I was printing photos in my basement darkroom in my home in the south of France when I heard the news on the radio. It happens I was about to go further south, to the island of Porquerolles for my birthday on January 10. January 11 was the day of the marches in France. The closest one was in Aix-en-Provence and that’s where I went on Sunday. It was a cold but sunny day in Aix and there was a considerable crowd waiting at 2 o’clock in front of the City Hall. Many families, many children. It was mostly a silent march, except for occasional applause.
What else can be said? I was not a regular reader of Charlie Hebdo, I read rather Hara Kiri, the ancestor of Charlie, in my youth. But it isn’t about who read it or who did not. I joined the march as a photographer — I don’t draw the world but photograph it. No one tells me what to photograph or how to photograph it, because I have the privilege of living in a country that protects freedom of expression.
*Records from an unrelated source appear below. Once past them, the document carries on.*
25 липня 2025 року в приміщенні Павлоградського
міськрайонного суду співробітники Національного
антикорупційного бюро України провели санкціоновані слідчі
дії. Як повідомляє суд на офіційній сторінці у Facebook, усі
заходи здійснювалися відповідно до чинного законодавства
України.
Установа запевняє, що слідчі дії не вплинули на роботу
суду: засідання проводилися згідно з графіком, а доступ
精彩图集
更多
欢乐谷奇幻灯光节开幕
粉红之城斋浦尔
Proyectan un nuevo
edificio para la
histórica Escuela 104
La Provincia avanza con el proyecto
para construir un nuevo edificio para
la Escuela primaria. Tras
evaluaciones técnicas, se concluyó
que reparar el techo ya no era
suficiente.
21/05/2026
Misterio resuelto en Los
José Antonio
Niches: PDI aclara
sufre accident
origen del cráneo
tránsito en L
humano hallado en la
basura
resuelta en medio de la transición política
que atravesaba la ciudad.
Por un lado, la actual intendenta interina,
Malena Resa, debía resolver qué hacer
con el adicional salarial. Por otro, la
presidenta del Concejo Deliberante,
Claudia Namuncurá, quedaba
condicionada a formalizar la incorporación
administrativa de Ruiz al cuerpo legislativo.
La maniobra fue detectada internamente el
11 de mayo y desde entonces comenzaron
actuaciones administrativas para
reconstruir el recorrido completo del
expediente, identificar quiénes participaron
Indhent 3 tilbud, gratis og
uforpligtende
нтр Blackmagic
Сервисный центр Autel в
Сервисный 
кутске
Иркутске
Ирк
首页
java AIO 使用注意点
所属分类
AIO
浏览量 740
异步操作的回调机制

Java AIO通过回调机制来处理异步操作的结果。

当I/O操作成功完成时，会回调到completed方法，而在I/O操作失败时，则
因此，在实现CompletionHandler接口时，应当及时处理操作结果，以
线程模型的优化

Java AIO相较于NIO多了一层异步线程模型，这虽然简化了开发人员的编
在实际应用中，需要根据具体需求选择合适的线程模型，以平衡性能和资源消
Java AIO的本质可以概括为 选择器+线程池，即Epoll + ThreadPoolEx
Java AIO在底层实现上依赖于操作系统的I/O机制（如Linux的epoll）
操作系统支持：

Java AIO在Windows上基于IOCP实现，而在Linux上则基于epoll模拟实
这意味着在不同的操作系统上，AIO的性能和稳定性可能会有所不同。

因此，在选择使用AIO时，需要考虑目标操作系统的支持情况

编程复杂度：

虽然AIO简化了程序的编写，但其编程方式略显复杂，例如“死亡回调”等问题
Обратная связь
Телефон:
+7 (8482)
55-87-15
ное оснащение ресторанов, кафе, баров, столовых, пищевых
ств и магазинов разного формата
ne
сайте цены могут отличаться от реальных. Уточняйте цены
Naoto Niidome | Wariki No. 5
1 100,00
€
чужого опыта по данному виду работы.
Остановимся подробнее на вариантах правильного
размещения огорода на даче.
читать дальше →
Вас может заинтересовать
But as the tragic events of January 2015 have shown us, this right we all take for granted here is under attack. The world has suddenly become more dangerous, more uncertain, with executions in the heart of Paris.
But there has also been an incredible movement of fraternity and solidarity, and an outpouring of support through a multitude of forms : articles, cartoons, photographs, poems, songs. Four million people took to the streets on Sunday, I one of them. With camera in hand.